*What you will do:*
**A)** Using the home theater forum thread, decide whether each statement agrees with it. Answer yes or no for each, and quote the thread's deciding words exactly. (i) The ceiling sheets were rested on alloy angles screwed into the side walls. (ii) The back surround speakers are 5 feet apart, center to center. (iii) The rear speakers are bipolar.
**B)** In the home theater forum thread, what was placed between the rear surround speakers?
**C)** Write out the home theater forum thread's passage starting at "## Mark Techer" and ending at "cause some interaction?".

*Document text:*
- Opening Delimiter -

Sheeting the ceiling was fun. I ran some long 5mm alloy angles and screwed them into the side studded walls so I could lift the sheets and rest them on the angles. I them applied the glue and worked my way along in stages. They were heavy and I got there in the end :clap:


----------



## Mark Techer

Prof. said:


> A nice set up and some nice gear Mark..:T
> 
> Is there a particular reason why the rear surrounds are so close together..With the drivers facing each other and being that close, wouldn't that cause some interaction?


If you go into the set up menu of the THX audio system, you will see that the distance for Back Surrounds is 0~3 feet and centre to centre of my speakers is 3 feet. Because they are spaced, discrete 7.1 audio like Toy Story 3 still works. The speakers are bipolar so their drivers are all in-phase anyway. You'll also notice I added a nice big diffuser between them and this certainly breaks up the sound between them.

- Closing Delimiter -

*Listed entries:*
- Opening Delimiter -

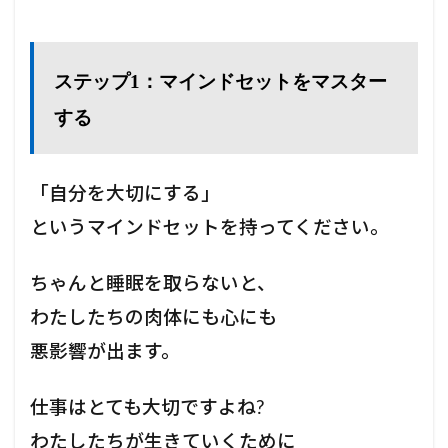
ス
テ
ッ
プ
ステップ1：マインドセットをマスター
1
：
する
マ
イ
ン
ド
「自分を大切にする」
セ
ッ
というマインドセットを持ってください。
ト
を
マ
ちゃんと睡眠を取らないと、
ス
タ
わたしたちの肉体にも心にも
ー
悪影響が出ます。
す
る
2
仕事はとても大切ですよね?
ス
わたしたちが生きていくために
テ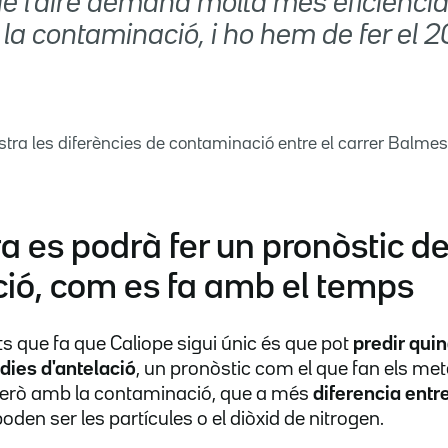
de l'aire demana molta més eficiència
 la contaminació, i ho hem de fer el 
tra les diferències de contaminació entre el carrer Balmes i
ra es podrà fer un pronòstic de
ió, com es fa amb el temps
s que fa que Caliope sigui únic és que pot
predir qui
dies d'antelació
, un pronòstic com el que fan els me
 però amb la contaminació, que a més
diferencia entr
den ser les partícules o el diòxid de nitrogen.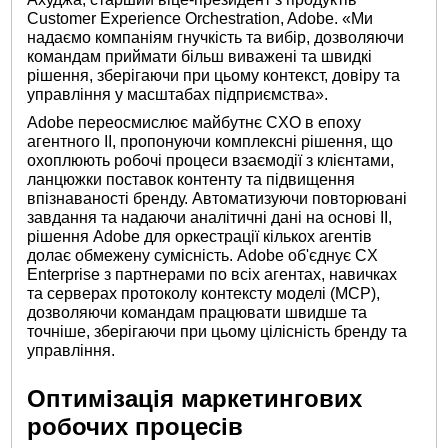
Customer Experience Orchestration, Adobe. «Ми
надаємо компаніям гнучкість та вибір, дозволяючи
командам приймати більш виважені та швидкі
рішення, зберігаючи при цьому контекст, довіру та
управління у масштабах підприємства».
Adobe переосмислює майбутнє CXO в епоху
агентного ІІ, пропонуючи комплексні рішення, що
охоплюють робочі процеси взаємодії з клієнтами,
ланцюжки поставок контенту та підвищення
впізнаваності бренду. Автоматизуючи повторювані
завдання та надаючи аналітичні дані на основі ІІ,
рішення Adobe для оркестрації кількох агентів
долає обмежену сумісність. Adobe об'єднує CX
Enterprise з партнерами по всіх агентах, навичках
та серверах протоколу контексту моделі (MCP),
дозволяючи командам працювати швидше та
точніше, зберігаючи при цьому цілісність бренду та
управління.
Оптимізація маркетингових
робочих процесів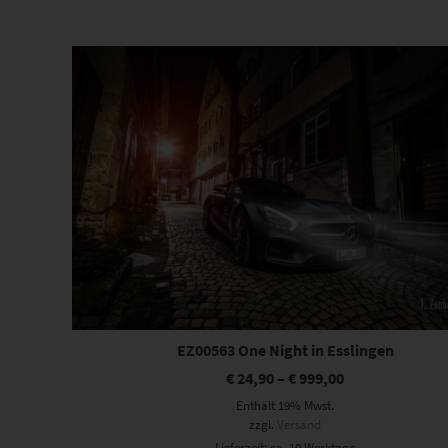
Beliebtheit
sortiert
Dieses Produkt weist mehrere Varianten auf. Die Optionen können auf der Produktseite gewählt werden
EZ00563 One Night in Esslingen
€
24,90
–
€
999,00
Enthält 19% Mwst.
zzgl.
Versand
Lieferzeit: ca. 10 Werktage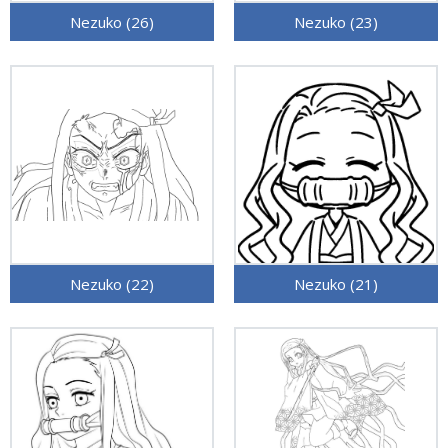
Nezuko (26)
Nezuko (23)
Nezuko (22)
Nezuko (21)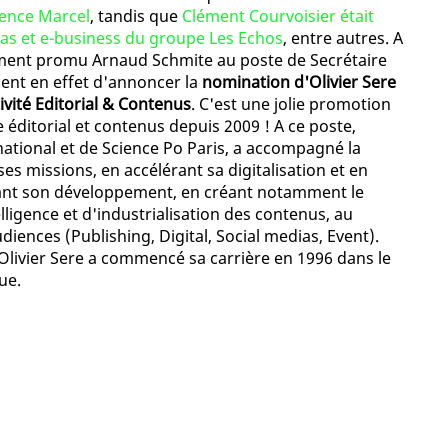
ence Marcel
, tandis que
Clément Courvoisier était
ias et e-business du groupe Les Echos
, entre autres. A
mment promu Arnaud Schmite au poste de Secrétaire
ient en effet d'annoncer la
nomination d'Olivier Sere
ivité Editorial & Contenus
. C'est une jolie promotion
e éditorial et contenus depuis 2009 ! A ce poste,
national et de Science Po Paris, a accompagné la
es missions, en accélérant sa digitalisation et en
rant son développement, en créant notamment le
lligence et d'industrialisation des contenus, au
udiences (Publishing, Digital, Social medias, Event).
Olivier Sere a commencé sa carrière en 1996 dans le
ue.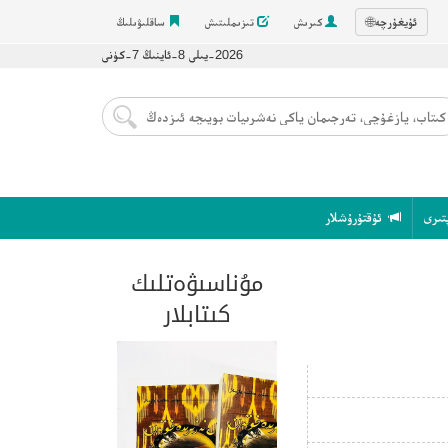
ئۇيغۇرچە
🌐
كىرىش
تىزىملىتىش
ساقلىۋىلىڭ
2026-يىلى 8-ئاينىڭ 7-كۈنى
تىرى
ئۇقتۇرۇشلار
مۇناسىۋەتلىك
كىتابلار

- Closing Delimiter -

*Outputs for the tasks:*
**A)**
(i) Yes: "screwed them into the side studded walls so I could lift the sheets and rest them on the angles"
(ii) No: "centre to centre of my speakers is 3 feet"
(iii) Yes: "The speakers are bipolar so their drivers are all in-phase anyway."

**B)** A big diffuser.

**C)**
## Mark Techer

Prof. said:


> A nice set up and some nice gear Mark..:T
> 
> Is there a particular reason why the rear surrounds are so close together..With the drivers facing each other and being that close, wouldn't that cause some interaction?